● WHAT TO PRODUCE
When you reach the line with "If you have questions or concerns abou", transcribe it and each line after it through the last one below, exactly. Pictures stay out.

--- TASK INPUTS ---

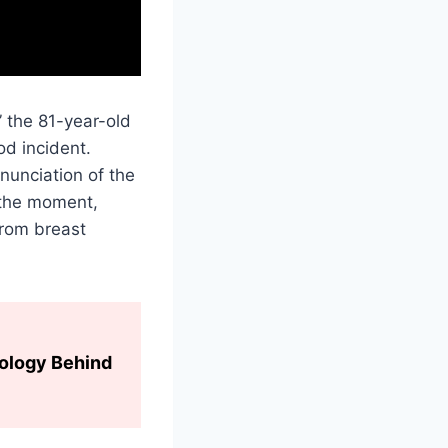
” the 81-year-old
od incident.
nunciation of the
 the moment,
from breast
hology Behind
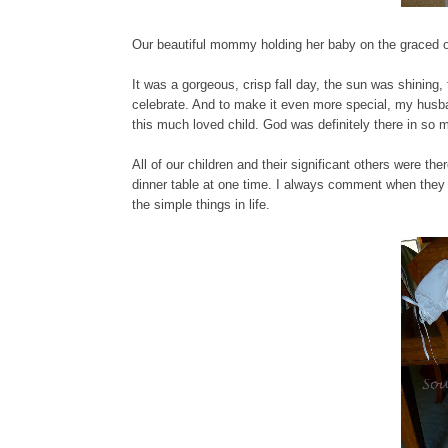
Our beautiful mommy holding her baby on the graced o
It was a gorgeous, crisp fall day, the sun was shining,
celebrate. And to make it even more special, my husba
this much loved child. God was definitely there in so
All of our children and their significant others were 
dinner table at one time. I always comment when they 
the simple things in life.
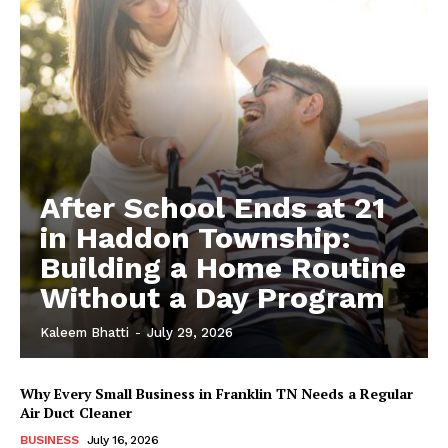
After School Ends at 21
in Haddon Township:
Building a Home Routine
Without a Day Program
Kaleem Bhatti
-
July 29, 2026
Why Every Small Business in Franklin TN Needs a Regular
Air Duct Cleaner
BUSINESS
July 16, 2026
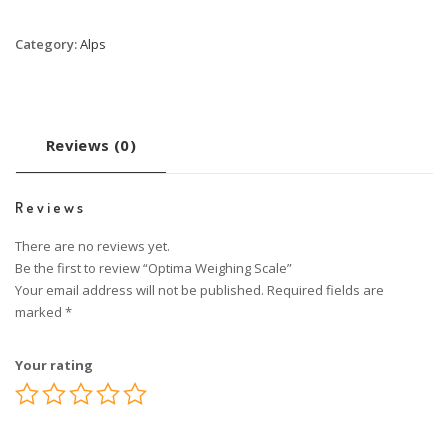
Category:
Alps
Reviews (0)
Reviews
There are no reviews yet.
Be the first to review “Optima Weighing Scale”
Your email address will not be published.
Required fields are
marked
*
Your rating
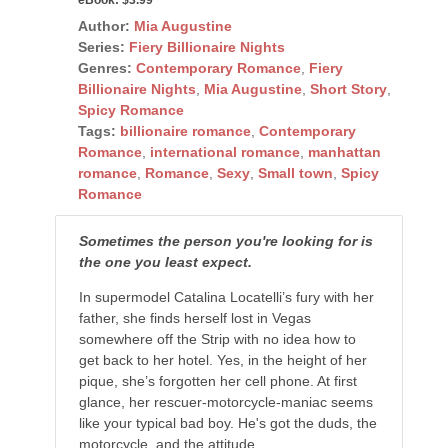
Author:
Mia Augustine
Series:
Fiery Billionaire Nights
Genres:
Contemporary Romance
,
Fiery
Billionaire Nights
,
Mia Augustine
,
Short Story
,
Spicy Romance
Tags:
billionaire romance
,
Contemporary
Romance
,
international romance
,
manhattan
romance
,
Romance
,
Sexy
,
Small town
,
Spicy
Romance
Sometimes the person you're looking for is
the one you least expect.
In supermodel Catalina Locatelli’s fury with her
father, she finds herself lost in Vegas
somewhere off the Strip with no idea how to
get back to her hotel. Yes, in the height of her
pique, she’s forgotten her cell phone. At first
glance, her rescuer-motorcycle-maniac seems
like your typical bad boy. He's got the duds, the
motorcycle, and the attitude.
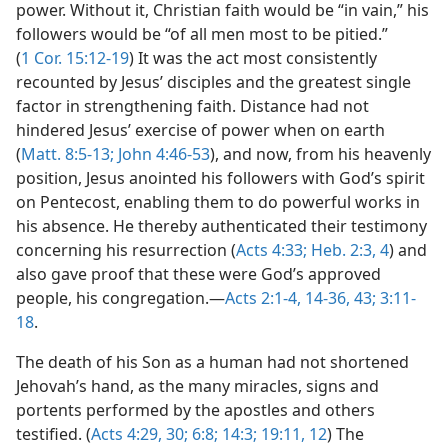
power. Without it, Christian faith would be “in vain,” his
followers would be “of all men most to be pitied.”
(
1 Cor. 15:12-19
) It was the act most consistently
recounted by Jesus’ disciples and the greatest single
factor in strengthening faith. Distance had not
hindered Jesus’ exercise of power when on earth
(
Matt. 8:5-13;
John 4:46-53
), and now, from his heavenly
position, Jesus anointed his followers with God’s spirit
on Pentecost, enabling them to do powerful works in
his absence. He thereby authenticated their testimony
concerning his resurrection (
Acts 4:33;
Heb. 2:3, 4
) and
also gave proof that these were God’s approved
people, his congregation.—
Acts 2:1-4,
14-36,
43;
3:11-
18
.
The death of his Son as a human had not shortened
Jehovah’s hand, as the many miracles, signs and
portents performed by the apostles and others
testified. (
Acts 4:29, 30;
6:8;
14:3;
19:11, 12
) The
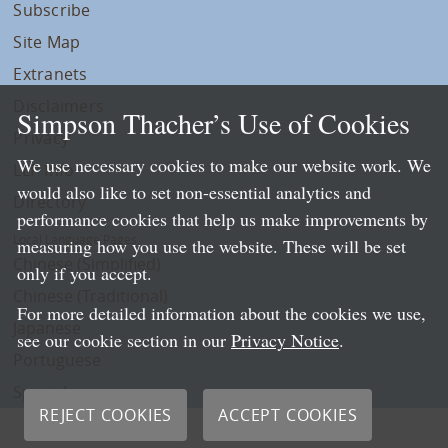
Subscribe
Site Map
Extranets
Disclaimers
Simpson Thacher’s Use of Cookies
Privacy
We use necessary cookies to make our website work. We
LLP Info
would also like to set non-essential analytics and
Directory
performance cookies that help us make improvements by
Local Language Pages:
measuring how you use the website. These will be set
Chinese (Simplified)
only if you accept.
Chinese (Traditional)
For more detailed information about the cookies we use,
Japanese
see our cookie section in our
Privacy Notice
.
Portuguese
Spanish
REJECT COOKIES
ACCEPT COOKIES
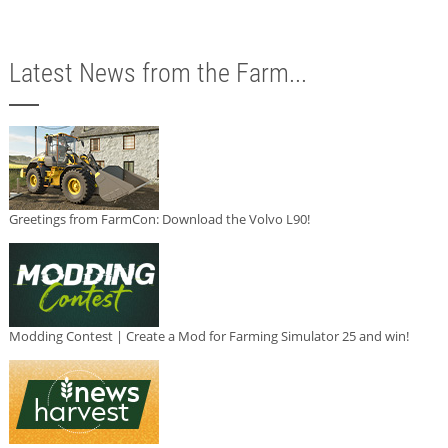
Latest News from the Farm...
Greetings from FarmCon: Download the Volvo L90!
Modding Contest | Create a Mod for Farming Simulator 25 and win!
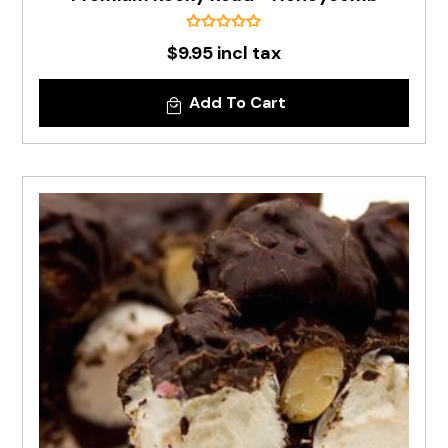
$9.95 incl tax
Add To Cart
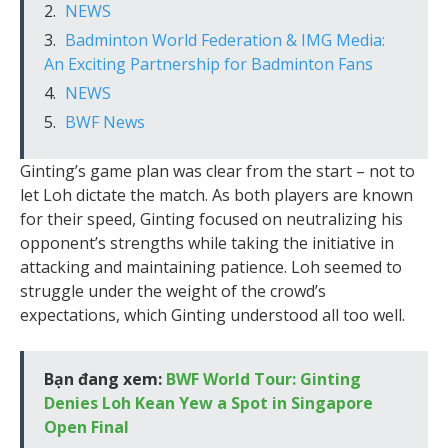
NEWS
Badminton World Federation & IMG Media:
An Exciting Partnership for Badminton Fans
NEWS
BWF News
Ginting’s game plan was clear from the start – not to
let Loh dictate the match. As both players are known
for their speed, Ginting focused on neutralizing his
opponent’s strengths while taking the initiative in
attacking and maintaining patience. Loh seemed to
struggle under the weight of the crowd’s
expectations, which Ginting understood all too well.
Bạn đang xem:
BWF World Tour: Ginting
Denies Loh Kean Yew a Spot in Singapore
Open Final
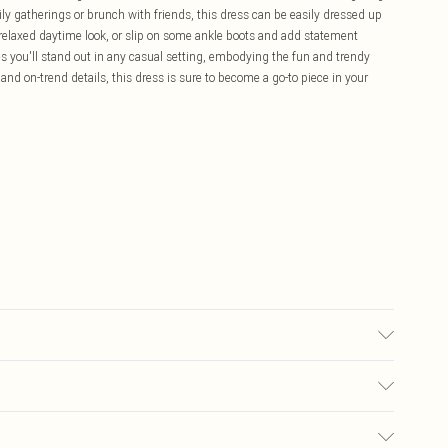
mily gatherings or brunch with friends, this dress can be easily dressed up
a relaxed daytime look, or slip on some ankle boots and add statement
es you'll stand out in any casual setting, embodying the fun and trendy
e and on-trend details, this dress is sure to become a go-to piece in your
0
£5.99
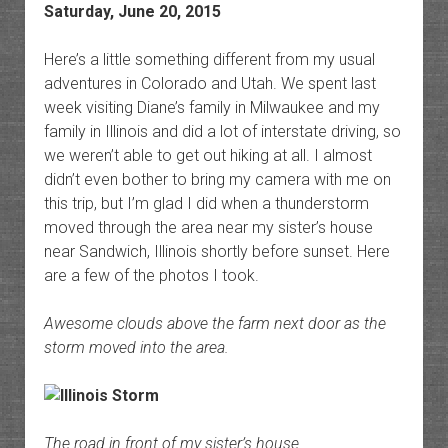
Saturday, June 20, 2015
Here’s a little something different from my usual
adventures in Colorado and Utah. We spent last
week visiting Diane’s family in Milwaukee and my
family in Illinois and did a lot of interstate driving, so
we weren’t able to get out hiking at all. I almost
didn’t even bother to bring my camera with me on
this trip, but I’m glad I did when a thunderstorm
moved through the area near my sister’s house
near Sandwich, Illinois shortly before sunset. Here
are a few of the photos I took.
Awesome clouds above the farm next door as the
storm moved into the area.
The road in front of my sister’s house.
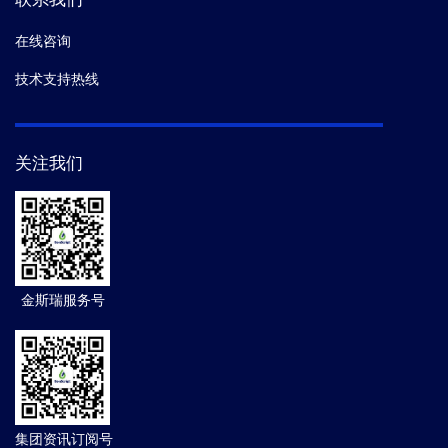
在线咨询
技术支持热线
关注我们
金斯瑞服务号
集团资讯订阅号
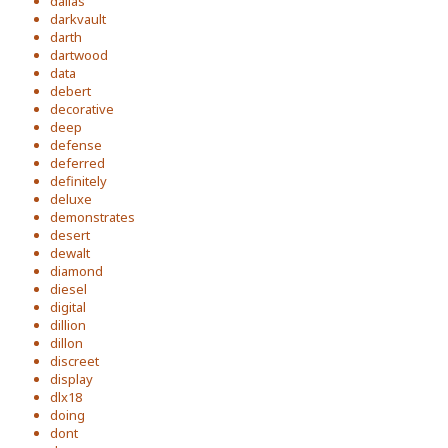
dallas
darkvault
darth
dartwood
data
debert
decorative
deep
defense
deferred
definitely
deluxe
demonstrates
desert
dewalt
diamond
diesel
digital
dillion
dillon
discreet
display
dlx18
doing
dont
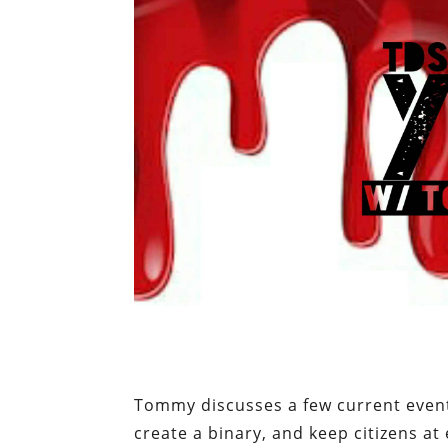
Tommy discusses a few current event
create a binary, and keep citizens at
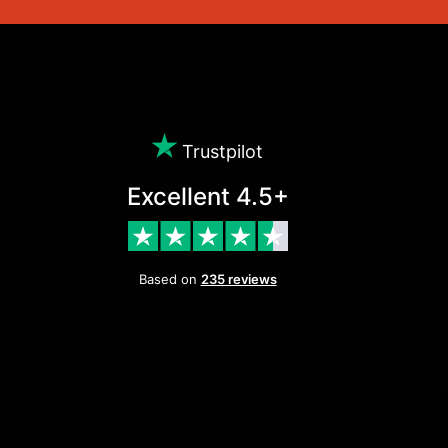
Trustpilot
Excellent 4.5+
Based on
235 reviews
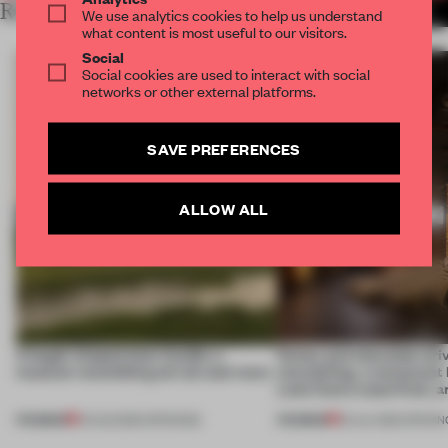
RELATED ARTICLES
MORE HOSPITALITY
We use analytics cookies to help us understand
what content is most useful to our visitors.
Social
Social cookies are used to interact with social
networks or other external platforms.
SAVE PREFERENCES
ALLOW ALL
A bagel-shaped door handle, a
Honey and chocolate driv
museum resembling terrain and more
storytelling, a restaurant
Lake Como waterfront, 
PREMIUM
PREMIUM
01 AUG 2026
•
OPENINGS
25 JUL 2026
•
OPENIN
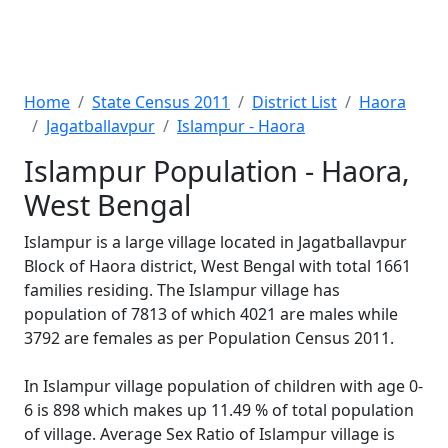
Home
State Census 2011
District List
Haora
Jagatballavpur
Islampur - Haora
Islampur Population - Haora,
West Bengal
Islampur is a large village located in Jagatballavpur
Block of Haora district, West Bengal with total 1661
families residing. The Islampur village has
population of 7813 of which 4021 are males while
3792 are females as per Population Census 2011.
In Islampur village population of children with age 0-
6 is 898 which makes up 11.49 % of total population
of village. Average Sex Ratio of Islampur village is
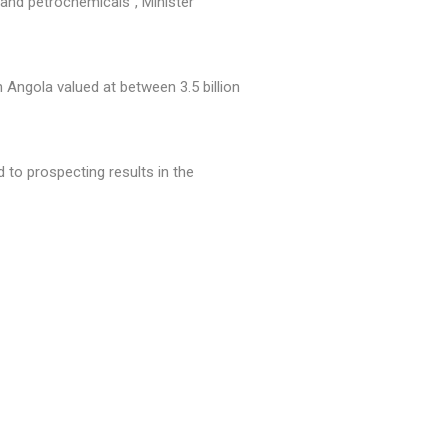
 and petrochemicals", Minister
 Angola valued at between 3.5 billion
 to prospecting results in the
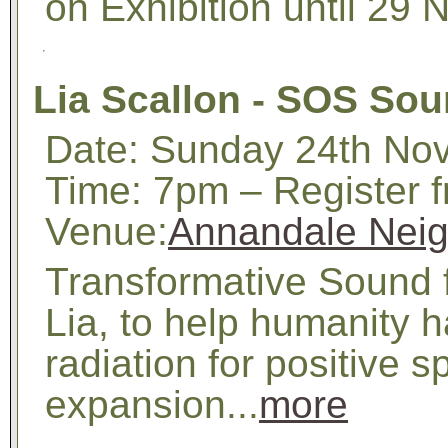
on Exhibition until 29
Lia Scallon - SOS Sou
Date: Sunday 24th No
Time: 7pm – Register 
Venue:
Annandale Neig
Transformative Sound 
Lia, to help humanity h
radiation for positive s
expansion...
more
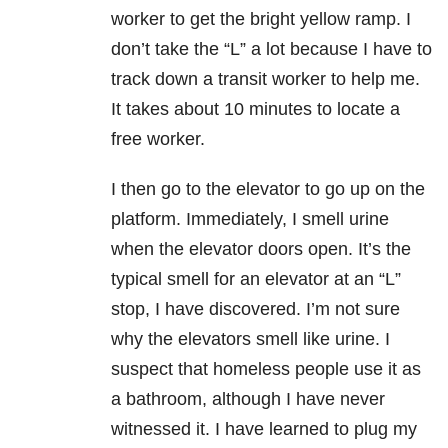
worker to get the bright yellow ramp. I
don’t take the “L” a lot because I have to
track down a transit worker to help me.
It takes about 10 minutes to locate a
free worker.
I then go to the elevator to go up on the
platform. Immediately, I smell urine
when the elevator doors open. It’s the
typical smell for an elevator at an “L”
stop, I have discovered. I’m not sure
why the elevators smell like urine. I
suspect that homeless people use it as
a bathroom, although I have never
witnessed it. I have learned to plug my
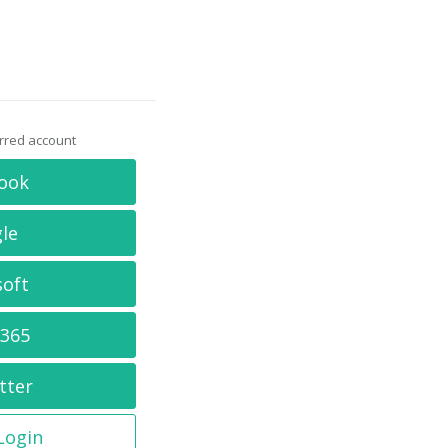
erred account
ook
le
soft
 365
tter
 Login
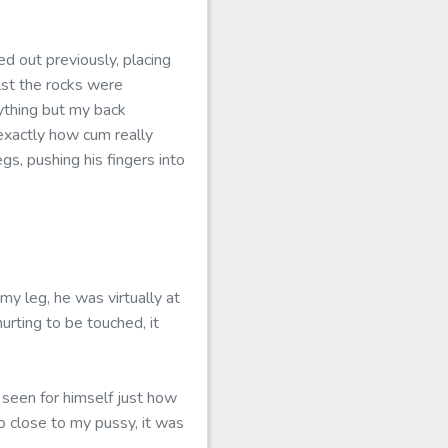
d out previously, placing
lst the rocks were
ything but my back
o exactly how cum really
egs, pushing his fingers into
y leg, he was virtually at
hurting to be touched, it
 seen for himself just how
o close to my pussy, it was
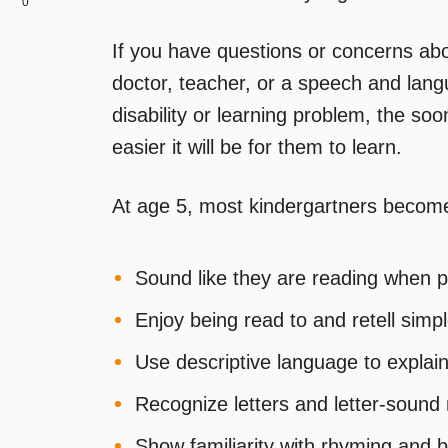
0
If you have questions or concerns abou
doctor, teacher, or a speech and langu
disability or learning problem, the so
easier it will be for them to learn.
At age 5, most kindergartners become
Sound like they are reading when p
Enjoy being read to and retell simpl
Use descriptive language to explain
Recognize letters and letter-soun
Show familiarity with rhyming and 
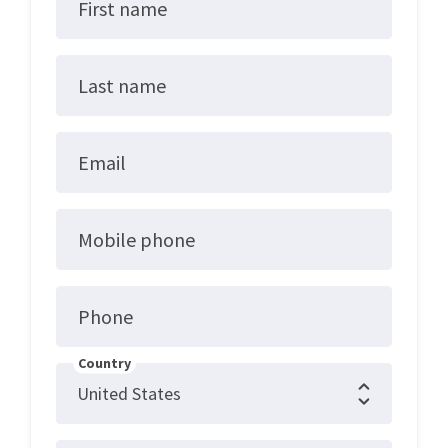
First name
Last name
Email
Mobile phone
Phone
Country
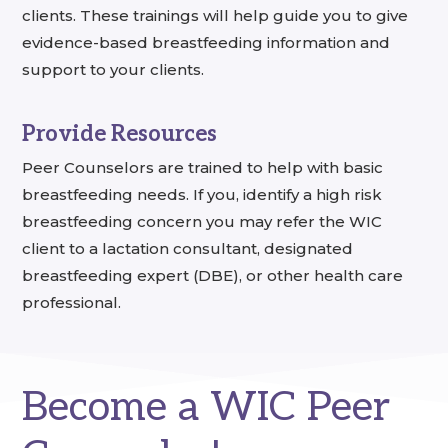
clients. These trainings will help guide you to give
evidence-based breastfeeding information and
support to your clients.
Provide Resources
Peer Counselors are trained to help with basic
breastfeeding needs. If you, identify a high risk
breastfeeding concern you may refer the WIC
client to a lactation consultant, designated
breastfeeding expert (DBE), or other health care
professional.
Become a WIC Peer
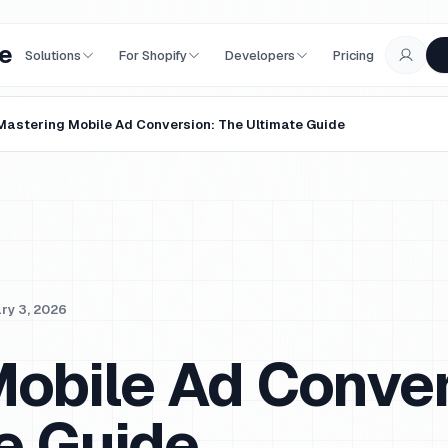
e
Solutions
For Shopify
Developers
Pricing
Mastering Mobile Ad Conversion: The Ultimate Guide
ry 3, 2026
obile Ad Conver
e Guide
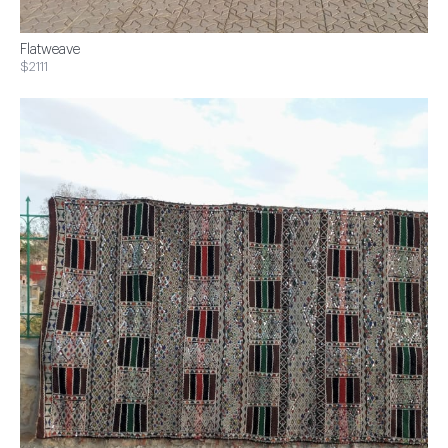
Flatweave
$2111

---

● TASK OUTPUT
If you have questions or concerns abou
doctor, teacher, or a speech and langu
disability or learning problem, the so
easier it will be for them to learn.
At age 5, most kindergartners become
Sound like they are reading when p
Enjoy being read to and retell simpl
Use descriptive language to explain
Recognize letters and letter-soun
Show familiarity with rhyming and 
First name
Last name
Email
Mobile phone
Phone
Country
clients. These trainings will help guide you to give
evidence-based breastfeeding information and
support to your clients.
Provide Resources
Peer Counselors are trained to help with basic
breastfeeding needs. If you, identify a high risk
breastfeeding concern you may refer the WIC
client to a lactation consultant, designated
breastfeeding expert (DBE), or other health care
professional.
Become a WIC Peer
e
Solutions
For Shopify
Developers
Pricing
Mastering Mobile Ad Conversion: The Ultimate Guide
ry 3, 2026
obile Ad Conver
e Guide
Flatweave
$2111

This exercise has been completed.